The tool focuses exclusively on local structural extraction to maintain language agnosticism and simplicity. Dependency resolution requires import-graph analysis that varies significantly between languages (Python's `import` vs. JavaScript's `require` vs. TypeScript's `import type`). Instead, SWE-Agent's higher-level graphs combine codemap output with the search tool to discover dependencies and subsequently request additional codemap analysis on those files.

### What is the difference between `get_code_definitions` and `get_function_implementation`?

`get_code_definitions` returns a line-numbered map of all classes, methods, and functions in a file, showing signatures and line locations. `get_function_implementation` returns the complete source code body of a specific named function or method, including its internal logic and docstrings, making it suitable for understanding implementation details rather than just structure.

### Which files in the SWE-Agent repository use the codemap tool?
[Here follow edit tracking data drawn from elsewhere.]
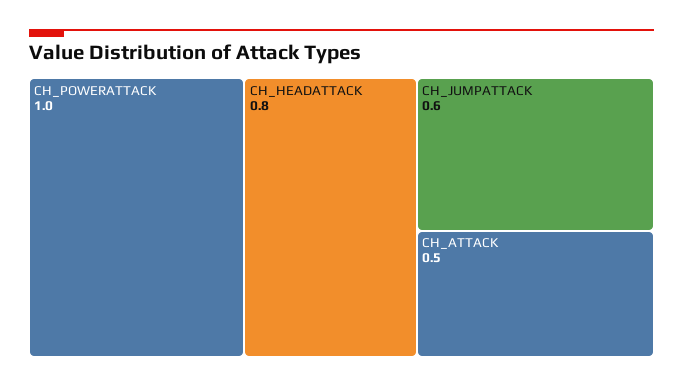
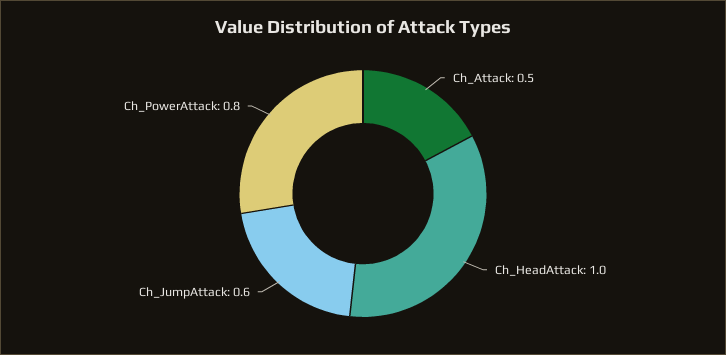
  {
-   "CH_POWERATTACK": 1,
+   "CH_POWERATTACK": 0.8,
-   "CH_HEADATTACK": 0.8,
+   "CH_HEADATTACK": 1,
    "CH_JUMPATTACK": 0.6,
    "CH_ATTACK": 0.5
  }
The primary consumers are [`/agent/developer/graph.py`](https://github.com/langtalks/swe-agent/blob/main//agent/developer/graph.py) and [`/agent/architect/graph.py`](https://github.com/langtalks/swe-agent/blob/main//agent/architect/graph.py), which import `codemap_tools` to introspect codebases before generating modifications. The core implementation resides in [`/agent/tools/codemap.py`](https://github.com/langtalks/swe-agent/blob/main//agent/tools/codemap.py), which exports `get_code_definitions`, `get_code_definitions_multi`, `get_function_implementation`, and `get_raw_file_content` as LangChain-compatible tools.